Reproduce every line of the material below word for word, in the same order.
** Start of LISTED ENTRIES **
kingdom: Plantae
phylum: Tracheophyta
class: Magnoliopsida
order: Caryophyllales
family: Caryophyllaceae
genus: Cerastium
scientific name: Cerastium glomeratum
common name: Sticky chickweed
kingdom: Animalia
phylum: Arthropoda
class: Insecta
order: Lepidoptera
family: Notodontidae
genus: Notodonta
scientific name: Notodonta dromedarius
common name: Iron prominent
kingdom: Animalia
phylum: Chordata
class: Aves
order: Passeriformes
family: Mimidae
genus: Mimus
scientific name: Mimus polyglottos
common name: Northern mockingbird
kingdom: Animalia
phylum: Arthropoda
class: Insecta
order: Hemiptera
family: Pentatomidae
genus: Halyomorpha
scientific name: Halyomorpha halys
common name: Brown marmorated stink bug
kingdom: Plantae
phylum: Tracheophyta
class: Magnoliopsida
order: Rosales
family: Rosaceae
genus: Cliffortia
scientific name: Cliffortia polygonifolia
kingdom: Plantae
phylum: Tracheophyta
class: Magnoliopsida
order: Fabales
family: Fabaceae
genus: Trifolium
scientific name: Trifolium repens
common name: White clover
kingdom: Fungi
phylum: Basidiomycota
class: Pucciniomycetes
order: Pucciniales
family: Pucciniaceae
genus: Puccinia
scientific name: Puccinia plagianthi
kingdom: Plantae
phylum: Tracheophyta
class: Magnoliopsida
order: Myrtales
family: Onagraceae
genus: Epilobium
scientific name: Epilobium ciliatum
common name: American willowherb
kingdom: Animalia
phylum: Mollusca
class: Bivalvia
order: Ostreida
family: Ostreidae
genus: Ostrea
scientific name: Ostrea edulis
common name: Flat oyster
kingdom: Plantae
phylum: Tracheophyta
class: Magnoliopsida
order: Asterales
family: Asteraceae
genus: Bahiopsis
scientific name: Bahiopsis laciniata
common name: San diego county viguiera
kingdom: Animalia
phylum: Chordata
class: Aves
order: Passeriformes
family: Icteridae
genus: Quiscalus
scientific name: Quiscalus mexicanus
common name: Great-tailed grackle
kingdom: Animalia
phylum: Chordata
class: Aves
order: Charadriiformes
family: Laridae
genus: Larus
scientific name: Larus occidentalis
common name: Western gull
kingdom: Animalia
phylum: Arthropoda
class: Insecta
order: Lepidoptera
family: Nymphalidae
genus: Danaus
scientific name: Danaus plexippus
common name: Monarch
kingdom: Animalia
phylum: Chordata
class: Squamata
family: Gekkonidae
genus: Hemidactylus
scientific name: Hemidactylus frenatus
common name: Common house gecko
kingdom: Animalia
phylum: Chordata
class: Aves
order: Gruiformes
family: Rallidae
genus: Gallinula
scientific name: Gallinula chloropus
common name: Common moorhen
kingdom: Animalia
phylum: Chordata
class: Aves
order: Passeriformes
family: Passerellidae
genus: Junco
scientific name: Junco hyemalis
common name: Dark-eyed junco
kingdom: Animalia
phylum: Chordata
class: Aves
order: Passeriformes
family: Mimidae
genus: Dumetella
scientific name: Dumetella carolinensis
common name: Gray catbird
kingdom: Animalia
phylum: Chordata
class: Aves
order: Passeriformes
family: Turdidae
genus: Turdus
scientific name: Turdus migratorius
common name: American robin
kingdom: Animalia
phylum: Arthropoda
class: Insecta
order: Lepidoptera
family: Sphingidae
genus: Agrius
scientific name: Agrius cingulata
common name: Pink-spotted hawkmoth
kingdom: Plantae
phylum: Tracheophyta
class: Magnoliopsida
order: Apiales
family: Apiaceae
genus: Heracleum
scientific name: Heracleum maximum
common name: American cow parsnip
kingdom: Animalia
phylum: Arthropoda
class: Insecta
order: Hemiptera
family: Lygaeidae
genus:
** End of LISTED ENTRIES **
### TASK RESPONSE
kingdom: Plantae
phylum: Tracheophyta
class: Magnoliopsida
order: Caryophyllales
family: Caryophyllaceae
genus: Cerastium
scientific name: Cerastium glomeratum
common name: Sticky chickweed
kingdom: Animalia
phylum: Arthropoda
class: Insecta
order: Lepidoptera
family: Notodontidae
genus: Notodonta
scientific name: Notodonta dromedarius
common name: Iron prominent
kingdom: Animalia
phylum: Chordata
class: Aves
order: Passeriformes
family: Mimidae
genus: Mimus
scientific name: Mimus polyglottos
common name: Northern mockingbird
kingdom: Animalia
phylum: Arthropoda
class: Insecta
order: Hemiptera
family: Pentatomidae
genus: Halyomorpha
scientific name: Halyomorpha halys
common name: Brown marmorated stink bug
kingdom: Plantae
phylum: Tracheophyta
class: Magnoliopsida
order: Rosales
family: Rosaceae
genus: Cliffortia
scientific name: Cliffortia polygonifolia
kingdom: Plantae
phylum: Tracheophyta
class: Magnoliopsida
order: Fabales
family: Fabaceae
genus: Trifolium
scientific name: Trifolium repens
common name: White clover
kingdom: Fungi
phylum: Basidiomycota
class: Pucciniomycetes
order: Pucciniales
family: Pucciniaceae
genus: Puccinia
scientific name: Puccinia plagianthi
kingdom: Plantae
phylum: Tracheophyta
class: Magnoliopsida
order: Myrtales
family: Onagraceae
genus: Epilobium
scientific name: Epilobium ciliatum
common name: American willowherb
kingdom: Animalia
phylum: Mollusca
class: Bivalvia
order: Ostreida
family: Ostreidae
genus: Ostrea
scientific name: Ostrea edulis
common name: Flat oyster
kingdom: Plantae
phylum: Tracheophyta
class: Magnoliopsida
order: Asterales
family: Asteraceae
genus: Bahiopsis
scientific name: Bahiopsis laciniata
common name: San diego county viguiera
kingdom: Animalia
phylum: Chordata
class: Aves
order: Passeriformes
family: Icteridae
genus: Quiscalus
scientific name: Quiscalus mexicanus
common name: Great-tailed grackle
kingdom: Animalia
phylum: Chordata
class: Aves
order: Charadriiformes
family: Laridae
genus: Larus
scientific name: Larus occidentalis
common name: Western gull
kingdom: Animalia
phylum: Arthropoda
class: Insecta
order: Lepidoptera
family: Nymphalidae
genus: Danaus
scientific name: Danaus plexippus
common name: Monarch
kingdom: Animalia
phylum: Chordata
class: Squamata
family: Gekkonidae
genus: Hemidactylus
scientific name: Hemidactylus frenatus
common name: Common house gecko
kingdom: Animalia
phylum: Chordata
class: Aves
order: Gruiformes
family: Rallidae
genus: Gallinula
scientific name: Gallinula chloropus
common name: Common moorhen
kingdom: Animalia
phylum: Chordata
class: Aves
order: Passeriformes
family: Passerellidae
genus: Junco
scientific name: Junco hyemalis
common name: Dark-eyed junco
kingdom: Animalia
phylum: Chordata
class: Aves
order: Passeriformes
family: Mimidae
genus: Dumetella
scientific name: Dumetella carolinensis
common name: Gray catbird
kingdom: Animalia
phylum: Chordata
class: Aves
order: Passeriformes
family: Turdidae
genus: Turdus
scientific name: Turdus migratorius
common name: American robin
kingdom: Animalia
phylum: Arthropoda
class: Insecta
order: Lepidoptera
family: Sphingidae
genus: Agrius
scientific name: Agrius cingulata
common name: Pink-spotted hawkmoth
kingdom: Plantae
phylum: Tracheophyta
class: Magnoliopsida
order: Apiales
family: Apiaceae
genus: Heracleum
scientific name: Heracleum maximum
common name: American cow parsnip
kingdom: Animalia
phylum: Arthropoda
class: Insecta
order: Hemiptera
family: Lygaeidae
genus:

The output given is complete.